Open-world instance-level scene understanding aims to locate and recognize unseen object categories that are not present in the annotated dataset. This task is challenging because the model needs to both localize novel 3D objects and infer their semantic categories. A key factor for the recent progress in 2D open-world perception is the availability of large-scale image-text pairs from the Internet, which cover a wide range of vocabulary concepts. However, this success is hard to replicate in 3D scenarios due to the scarcity of 3D-text pairs. To address this challenge, we propose to harness pre-trained vision-language (VL) foundation models that encode extensive knowledge from image-text pairs to generate captions for multi-view images of 3D scenes. This allows us to establish explicit associations between 3D shapes and semantic-rich captions. Moreover, to enhance the fine-grained visual-semantic representation learning from captions for object-level categorization, we design hierarchical point-caption association methods to learn semantic-aware embeddings that exploit the 3D geometry between 3D points and multi-view images. In addition, to tackle the localization challenge for novel classes in the open-world setting, we develop debiased instance localization, which involves training object grouping modules on unlabeled data using instance-level pseudo supervision. This significantly improves the generalization capabilities of instance grouping and, thus, the ability to accurately locate novel objects. We conduct extensive experiments on 3D semantic, instance, and panoptic segmentation tasks, covering indoor and outdoor scenes across three datasets. Our method outperforms baseline methods by a significant margin in semantic segmentation (e.g. 34.5% ∼ 65.3%), instance segmentation (e.g. 21.8% ∼ 54.0%), and panoptic segmentation (e.g. 14.7% ∼ 43.3%). Code will be available.
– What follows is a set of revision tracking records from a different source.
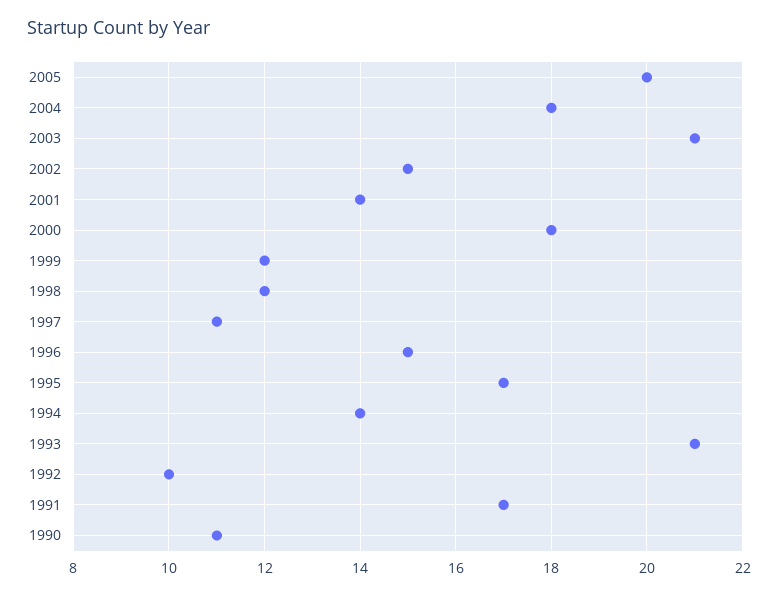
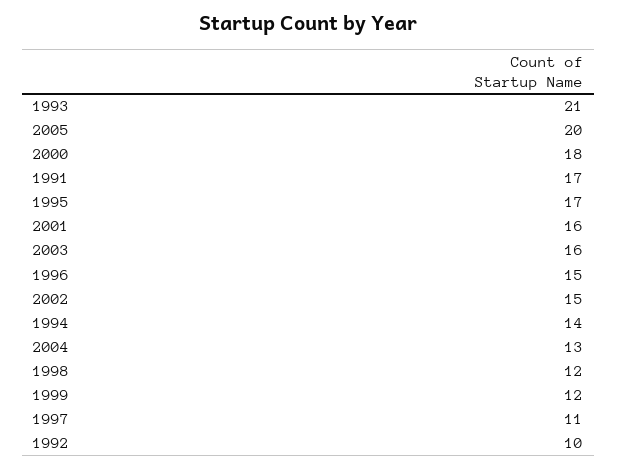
  {
    "2005": 20,
-   "2004": 18,
+   "2004": 13,
-   "2003": 21,
+   "2003": 16,
    "2002": 15,
-   "2001": 14,
+   "2001": 16,
    "2000": 18,
    "1999": 12,
    "1998": 12,
    "1997": 11,
    "1996": 15,
    "1995": 17,
    "1994": 14,
    "1993": 21,
    "1992": 10,
-   "1991": 17,
+   "1991": 17
-   "1990": 11
  }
开放世界实例级场景理解旨在定位和识别注释数据集中不存在的未见物体类别。这项任务具有挑战性,因为模型需要同时定位新颖的3D物体并推断其语义类别。二维开放世界感知最近取得进展的一个关键因素是可从互联网获得大规模图像-文本对,这些对涵盖了广泛的词汇概念。然而,由于3D-文本对的稀缺,这种成功在3D场景中难以复制。为应对这一挑战,我们建议利用预训练的视觉语言(VL)基础模型,这些模型对来自图像-文本对的广泛知识进行编码,以生成3D场景多视图图像的字幕。这使我们能够在3D形状和语义丰富的字幕之间建立明确的关联。此外,为了增强从字幕进行的细粒度视觉语义表示学习以用于物体级分类,我们设计了分层点-字幕关联方法,以学习利用3D点与多视图图像之间的3D几何关系的语义感知嵌入。此外,为了应对开放世界环境中新颖类别的定位挑战,我们开发了偏差消除实例定位,这涉及使用实例级伪监督在未标记数据上训练物体分组模块。这显著提高了实例分组的泛化能力,从而提高了准确定位新颖物体的能力。我们在3D语义、实例和全景分割任务上进行了广泛的实验,涵盖了三个数据集中的室内和室外场景。我们的方法在语义分割(例如34.5% ∼ 65.3%)、实例分割(例如21.8% ∼ 54.0%)和全景分割(例如14.7% ∼ 43.3%)方面比基线方法有显著优势。代码将公开。